### Source text
•••••

To protect against this,
the Indian government wants to relocate a small number of lions to a
park 600km away in the neighbouring state of Madhya Pradesh. But
Gujarat’s chief minister, the controversial and nationalistic Narendra
Modi, has repeatedly refused to part with any lions, saying they are,
in every sense, “Gujarat’s pride”. Even offers of tigers or cheetahs in
exchange for lions have failed to entice Mr Modi.
Now, after
more than 15 years of negotiations, proponents of the plan are hoping
that the Asiatic lion’s future will finally be secured when the Supreme
Court rules on the issue next month. “Fundamentally, it is a matter of
not having all your eggs in one basket,” Ravi Chellam, the director of
India’s Wildlife Conservation Society, said in an interview. “The
translocation plan is simply an insurance policy for the long-term
survival of the Asiatic lion.”
Having been celebrated in
European and Asian art and literature as symbols of bravery and
nobility for millennia, by the turn of the last century the Asiatic
lions had almost been hunted into extinction. Gir was one of the
few places the lions still roamed free and if it had not been for a
strange twist of fate they would have been eradicated there,
too. In 1900, the nawab of Junagadh invited the viceroy of India,
Lord Curzon, to Gir to shoot lions. On arriving in Gujarat, however,
the viceroy learnt that there were as few as 20 lions left and urged
the Nawab to protect them.
“The present generation owes it to
its successors to restore the only species of a large mammal lost in
the plains of India in historical times,” Lord Curzon wrote to the
Burma Game Preservation Association at the time. “Failure to do so
would not be forgiven by the judgement of history.” Thus, in one of the
first acts of its kind in India, the nawab banned the lions’
slaughter. After the turmoil of independence and partition,
India’s new government also enacted laws to protect the lions, banning
lion hunting in 1955, and declaring Gir a sanctuary in 1965.
By
the early nineties however, conservationists were voicing concerns that
Gir was overcrowded and a second home was needed to ensure the lions’
survival. An outbreak of canine distemper in Tanzania’s Serengeti Park
in 1994 killed more than 1,000 common African lions, adding weight to
their argument, and in 1995 the federal government approved a plan to
relocate a handful of lions to Kuno in Madhya Pradesh.
The
government spent millions of rupees resettling the new park’s human
population and boosting the number of prey. But it never secured
Gujarat’s agreement to part with the lions, and in 2001 – the year the
lions were supposed to be transferred – Mr Modi became Gujarat’s chief
minister. The deadlock between Gujarat and the central government
deepened when in 2004 Mr Modi’s Bharatiya Janata Party was defeated by
the Congress Party in a general election. Subsequent attempts to
persuade Gujarat to supply lions to Kuno failed and in 2008, a group of
conservationists took the state to court.

•••••

### Supplied information
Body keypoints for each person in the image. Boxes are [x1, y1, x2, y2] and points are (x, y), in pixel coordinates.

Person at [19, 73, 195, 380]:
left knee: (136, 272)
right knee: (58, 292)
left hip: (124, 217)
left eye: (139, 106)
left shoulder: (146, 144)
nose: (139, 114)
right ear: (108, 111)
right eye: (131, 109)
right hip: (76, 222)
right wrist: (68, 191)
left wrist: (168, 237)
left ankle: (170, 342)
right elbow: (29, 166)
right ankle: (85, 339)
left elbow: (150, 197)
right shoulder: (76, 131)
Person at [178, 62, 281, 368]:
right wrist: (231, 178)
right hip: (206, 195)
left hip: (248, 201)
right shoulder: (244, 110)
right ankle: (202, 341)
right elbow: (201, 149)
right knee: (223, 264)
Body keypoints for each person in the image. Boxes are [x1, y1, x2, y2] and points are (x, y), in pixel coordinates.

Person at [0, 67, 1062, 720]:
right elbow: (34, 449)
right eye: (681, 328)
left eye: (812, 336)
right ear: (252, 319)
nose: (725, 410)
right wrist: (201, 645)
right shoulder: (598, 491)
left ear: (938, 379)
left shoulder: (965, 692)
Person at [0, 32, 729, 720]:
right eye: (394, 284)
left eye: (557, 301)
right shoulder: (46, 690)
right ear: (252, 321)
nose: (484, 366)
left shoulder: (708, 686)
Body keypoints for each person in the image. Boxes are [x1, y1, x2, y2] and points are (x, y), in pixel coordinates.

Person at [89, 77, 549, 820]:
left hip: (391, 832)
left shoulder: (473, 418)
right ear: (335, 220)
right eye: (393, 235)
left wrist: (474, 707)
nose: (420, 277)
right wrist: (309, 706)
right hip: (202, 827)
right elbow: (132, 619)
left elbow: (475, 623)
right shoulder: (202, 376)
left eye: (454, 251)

•••••

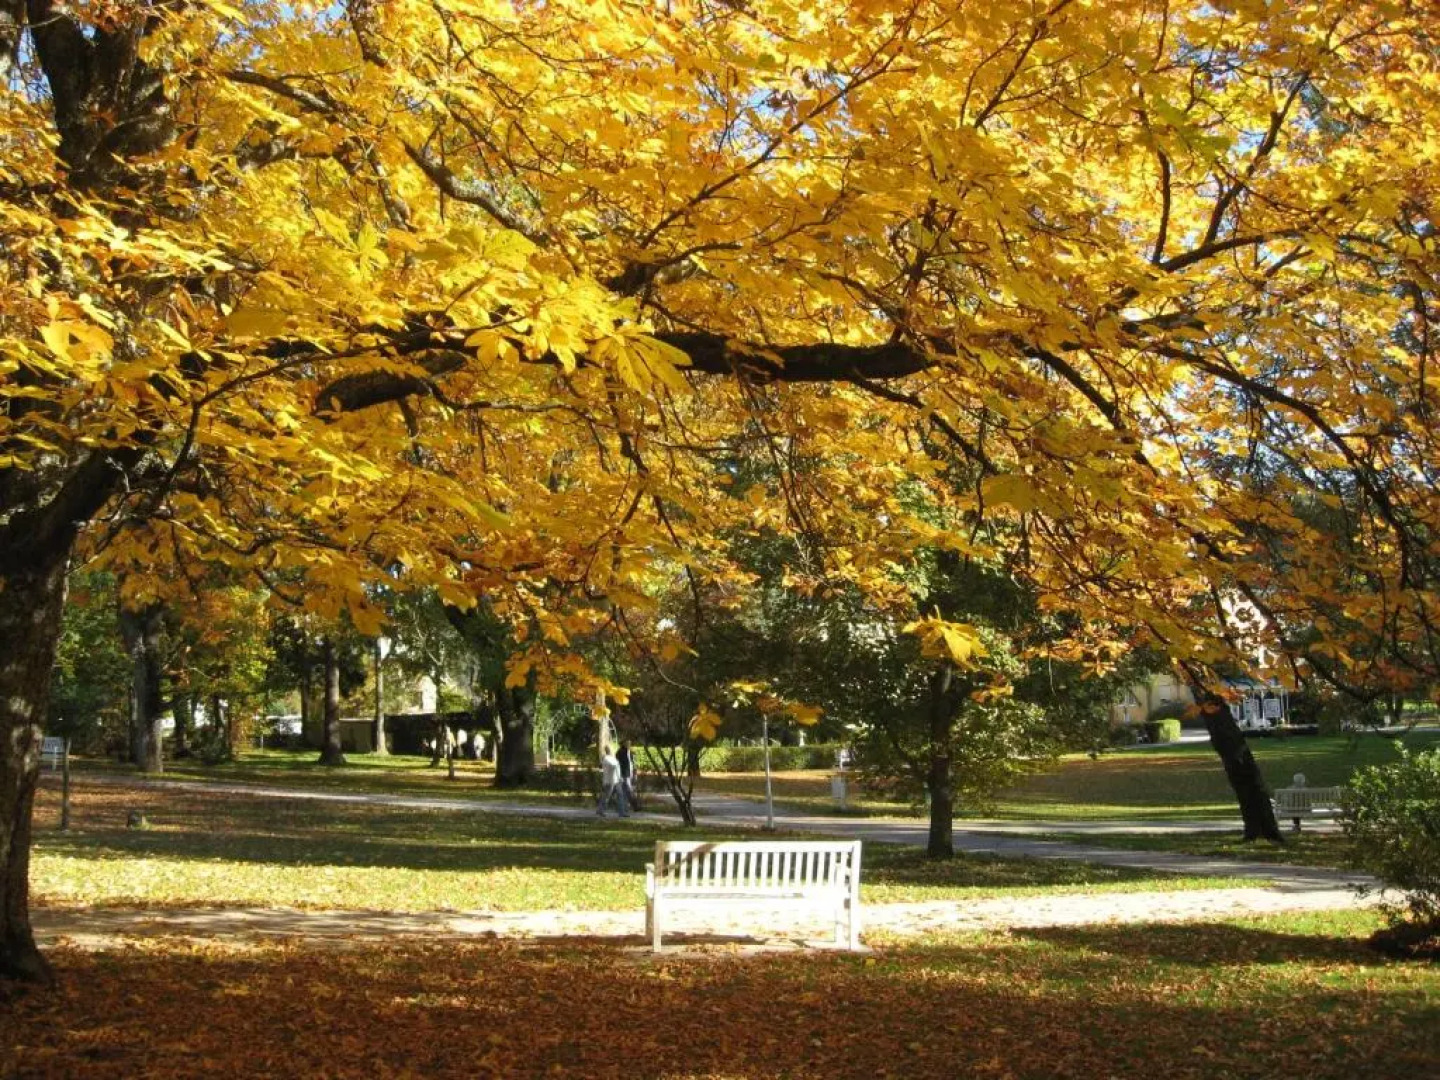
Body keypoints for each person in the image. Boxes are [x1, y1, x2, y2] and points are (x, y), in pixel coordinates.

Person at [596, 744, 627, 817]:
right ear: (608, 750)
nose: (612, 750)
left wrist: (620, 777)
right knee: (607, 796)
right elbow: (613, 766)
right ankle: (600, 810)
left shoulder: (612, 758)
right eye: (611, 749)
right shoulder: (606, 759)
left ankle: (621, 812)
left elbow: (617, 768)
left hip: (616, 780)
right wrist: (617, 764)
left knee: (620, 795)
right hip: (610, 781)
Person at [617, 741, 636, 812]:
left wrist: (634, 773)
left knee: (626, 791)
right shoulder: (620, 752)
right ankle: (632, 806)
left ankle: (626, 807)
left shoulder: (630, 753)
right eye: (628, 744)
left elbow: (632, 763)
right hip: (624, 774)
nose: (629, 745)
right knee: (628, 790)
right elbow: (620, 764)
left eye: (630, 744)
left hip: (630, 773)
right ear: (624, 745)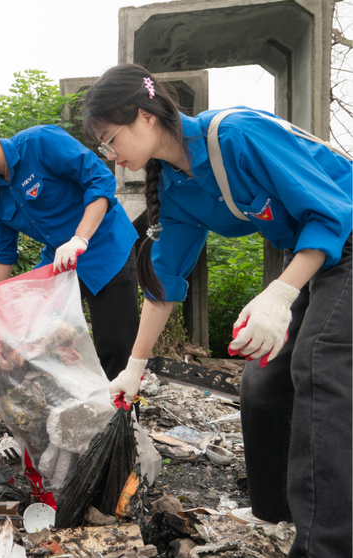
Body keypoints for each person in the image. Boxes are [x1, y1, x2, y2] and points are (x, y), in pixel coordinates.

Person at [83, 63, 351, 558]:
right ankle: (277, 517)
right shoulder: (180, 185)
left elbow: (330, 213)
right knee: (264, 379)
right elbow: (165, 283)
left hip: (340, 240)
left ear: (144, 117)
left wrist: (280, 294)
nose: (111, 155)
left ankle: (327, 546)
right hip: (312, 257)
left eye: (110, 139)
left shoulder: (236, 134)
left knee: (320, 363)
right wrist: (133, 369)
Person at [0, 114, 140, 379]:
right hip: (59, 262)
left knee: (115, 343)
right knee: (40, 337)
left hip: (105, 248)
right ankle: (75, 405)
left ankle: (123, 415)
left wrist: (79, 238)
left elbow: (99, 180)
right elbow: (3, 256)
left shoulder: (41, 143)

•••••

### Exercises to complete
A) Rewrite the passage about the Asiatic lions, starting at the words "Having been celebrated" and ending after "to protect them.". Put "governor" everywhere "viceroy" appears.
B) According to the passage about the Asiatic lions, in what year was Gir declared a sanctuary?

### Task-by-task answers
A)
Having been celebrated in
European and Asian art and literature as symbols of bravery and
nobility for millennia, by the turn of the last century the Asiatic
lions had almost been hunted into extinction. Gir was one of the
few places the lions still roamed free and if it had not been for a
strange twist of fate they would have been eradicated there,
too. In 1900, the nawab of Junagadh invited the governor of India,
Lord Curzon, to Gir to shoot lions. On arriving in Gujarat, however,
the governor learnt that there were as few as 20 lions left and urged
the Nawab to protect them.

B) 1965